As written and without pictures, set down the lines from the one that contains "Perm_Phone_Msg" through the end of the data.

● ● ● ● ●

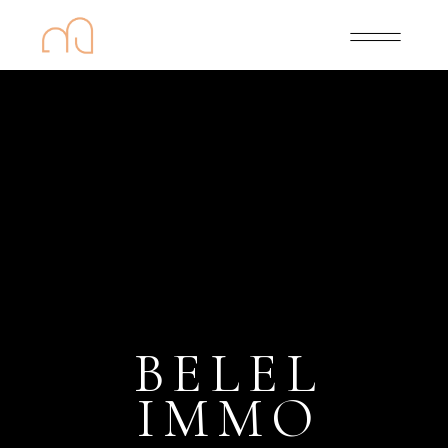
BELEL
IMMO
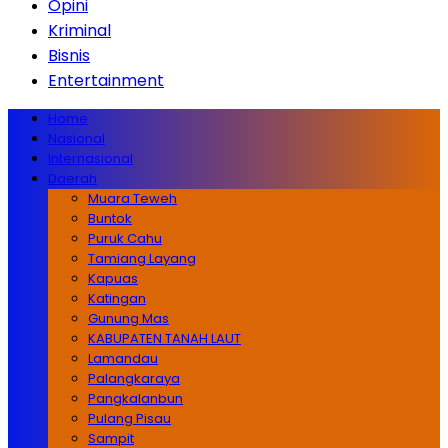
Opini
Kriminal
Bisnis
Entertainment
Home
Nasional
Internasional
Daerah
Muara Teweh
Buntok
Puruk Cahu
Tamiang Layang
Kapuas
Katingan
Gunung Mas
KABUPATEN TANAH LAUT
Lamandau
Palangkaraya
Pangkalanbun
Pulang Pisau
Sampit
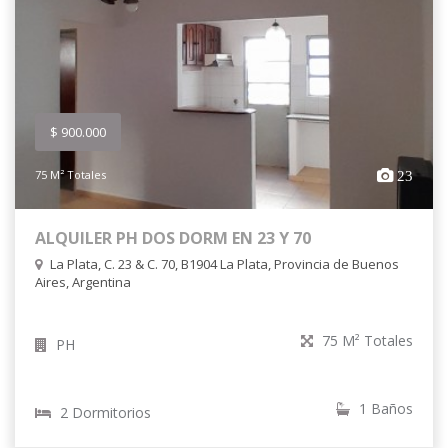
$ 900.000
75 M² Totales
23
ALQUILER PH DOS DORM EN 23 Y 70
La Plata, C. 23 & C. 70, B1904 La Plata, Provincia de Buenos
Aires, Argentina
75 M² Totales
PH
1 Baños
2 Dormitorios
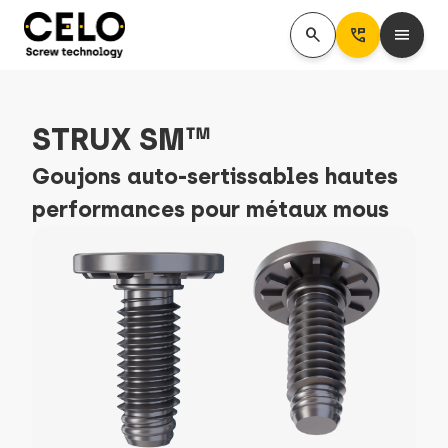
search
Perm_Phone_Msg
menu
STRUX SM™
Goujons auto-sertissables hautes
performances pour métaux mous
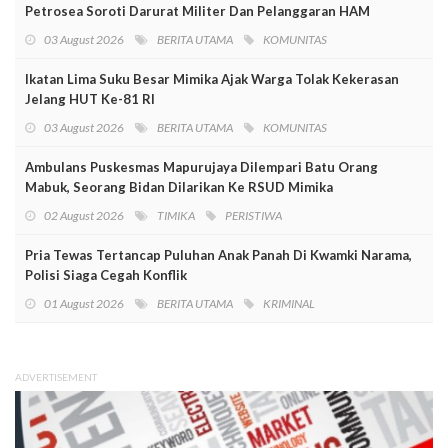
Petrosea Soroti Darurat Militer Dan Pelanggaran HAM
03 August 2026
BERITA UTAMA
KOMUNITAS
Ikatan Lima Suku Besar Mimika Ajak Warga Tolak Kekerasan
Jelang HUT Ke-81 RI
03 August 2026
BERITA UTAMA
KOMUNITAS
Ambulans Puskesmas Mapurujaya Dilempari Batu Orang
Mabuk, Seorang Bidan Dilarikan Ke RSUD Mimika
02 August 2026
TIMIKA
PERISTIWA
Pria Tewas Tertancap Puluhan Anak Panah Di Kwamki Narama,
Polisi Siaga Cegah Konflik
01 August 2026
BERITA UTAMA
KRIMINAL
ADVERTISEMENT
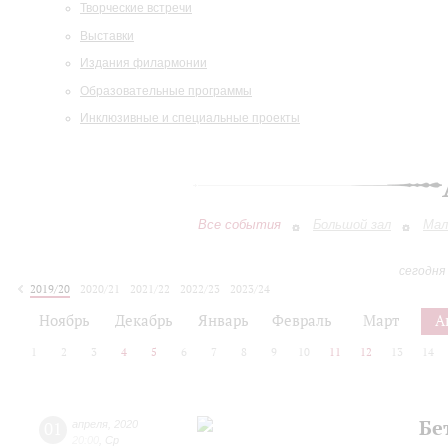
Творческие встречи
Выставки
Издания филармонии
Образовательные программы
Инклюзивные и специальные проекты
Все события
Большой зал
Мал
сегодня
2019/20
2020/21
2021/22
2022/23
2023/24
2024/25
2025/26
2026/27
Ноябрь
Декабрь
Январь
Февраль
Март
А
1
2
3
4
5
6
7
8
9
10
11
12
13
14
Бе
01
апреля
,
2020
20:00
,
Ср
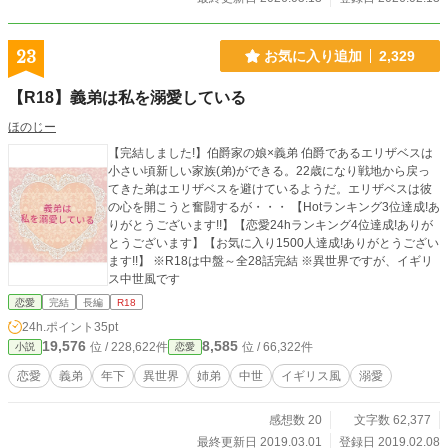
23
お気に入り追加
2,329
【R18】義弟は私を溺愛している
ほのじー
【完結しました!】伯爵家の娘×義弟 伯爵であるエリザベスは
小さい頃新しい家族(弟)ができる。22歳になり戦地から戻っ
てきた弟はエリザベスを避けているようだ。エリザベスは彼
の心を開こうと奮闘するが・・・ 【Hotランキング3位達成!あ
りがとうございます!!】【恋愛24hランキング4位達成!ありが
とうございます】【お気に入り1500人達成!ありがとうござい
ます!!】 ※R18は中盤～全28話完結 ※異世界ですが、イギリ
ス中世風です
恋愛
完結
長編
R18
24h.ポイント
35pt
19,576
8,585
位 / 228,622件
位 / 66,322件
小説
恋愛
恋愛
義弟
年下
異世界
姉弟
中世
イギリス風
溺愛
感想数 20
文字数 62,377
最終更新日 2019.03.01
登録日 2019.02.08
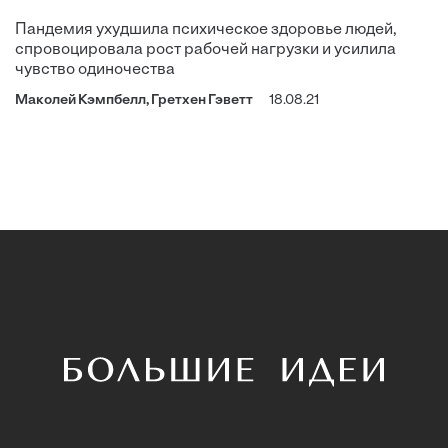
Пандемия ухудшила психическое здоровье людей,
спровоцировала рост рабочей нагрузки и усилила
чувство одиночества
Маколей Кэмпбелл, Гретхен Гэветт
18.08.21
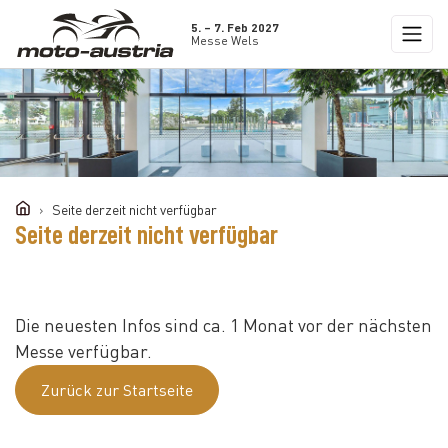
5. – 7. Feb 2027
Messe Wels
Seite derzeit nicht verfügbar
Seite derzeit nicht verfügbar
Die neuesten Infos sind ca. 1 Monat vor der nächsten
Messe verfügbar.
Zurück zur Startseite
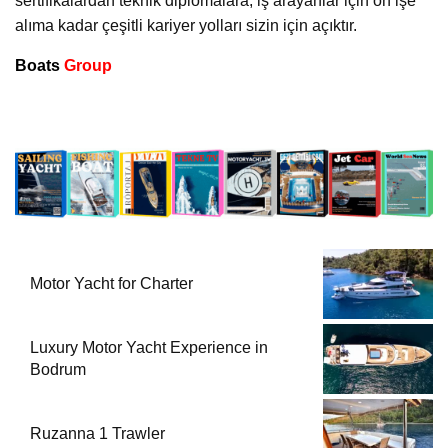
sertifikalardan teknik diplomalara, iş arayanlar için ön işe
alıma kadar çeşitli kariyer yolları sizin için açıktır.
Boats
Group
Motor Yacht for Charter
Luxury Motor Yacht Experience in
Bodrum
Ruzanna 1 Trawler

● ● ● ● ●

RESULT FOR THIS TASK -
Perm_Phone_Msg
menu
STRUX SM™
Goujons auto-sertissables hautes
performances pour métaux mous
Petrosea Soroti Darurat Militer Dan Pelanggaran HAM
03 August 2026
BERITA UTAMA
KOMUNITAS
Ikatan Lima Suku Besar Mimika Ajak Warga Tolak Kekerasan
Jelang HUT Ke-81 RI
03 August 2026
BERITA UTAMA
KOMUNITAS
Ambulans Puskesmas Mapurujaya Dilempari Batu Orang
Mabuk, Seorang Bidan Dilarikan Ke RSUD Mimika
02 August 2026
TIMIKA
PERISTIWA
Pria Tewas Tertancap Puluhan Anak Panah Di Kwamki Narama,
Polisi Siaga Cegah Konflik
01 August 2026
BERITA UTAMA
KRIMINAL
ADVERTISEMENT
Творческие встречи
Выставки
Издания филармонии
Образовательные программы
Инклюзивные и специальные проекты
Все события
Большой зал
Мал
сегодня
2019/20
2020/21
2021/22
2022/23
2023/24
2024/25
2025/26
2026/27
Ноябрь
Декабрь
Январь
Февраль
Март
А
1
2
3
4
5
6
7
8
9
10
11
12
13
14
Бе
01
апреля
,
2020
20:00
,
Ср
23
お気に入り追加
2,329
【R18】義弟は私を溺愛している
ほのじー
【完結しました!】伯爵家の娘×義弟 伯爵であるエリザベスは
小さい頃新しい家族(弟)ができる。22歳になり戦地から戻っ
てきた弟はエリザベスを避けているようだ。エリザベスは彼
の心を開こうと奮闘するが・・・ 【Hotランキング3位達成!あ
りがとうございます!!】【恋愛24hランキング4位達成!ありが
とうございます】【お気に入り1500人達成!ありがとうござい
ます!!】 ※R18は中盤～全28話完結 ※異世界ですが、イギリ
ス中世風です
恋愛
完結
長編
R18
24h.ポイント
35pt
19,576
8,585
位 / 228,622件
位 / 66,322件
小説
恋愛
恋愛
義弟
年下
異世界
姉弟
中世
イギリス風
溺愛
感想数 20
文字数 62,377
最終更新日 2019.03.01
登録日 2019.02.08
Пандемия ухудшила психическое здоровье людей,
спровоцировала рост рабочей нагрузки и усилила
чувство одиночества
Маколей Кэмпбелл, Гретхен Гэветт
18.08.21
5. – 7. Feb 2027
Messe Wels
Seite derzeit nicht verfügbar
Seite derzeit nicht verfügbar
Die neuesten Infos sind ca. 1 Monat vor der nächsten
Messe verfügbar.
Zurück zur Startseite
sertifikalardan teknik diplomalara, iş arayanlar için ön işe
alıma kadar çeşitli kariyer yolları sizin için açıktır.
Boats
Group
Motor Yacht for Charter
Luxury Motor Yacht Experience in
Bodrum
Ruzanna 1 Trawler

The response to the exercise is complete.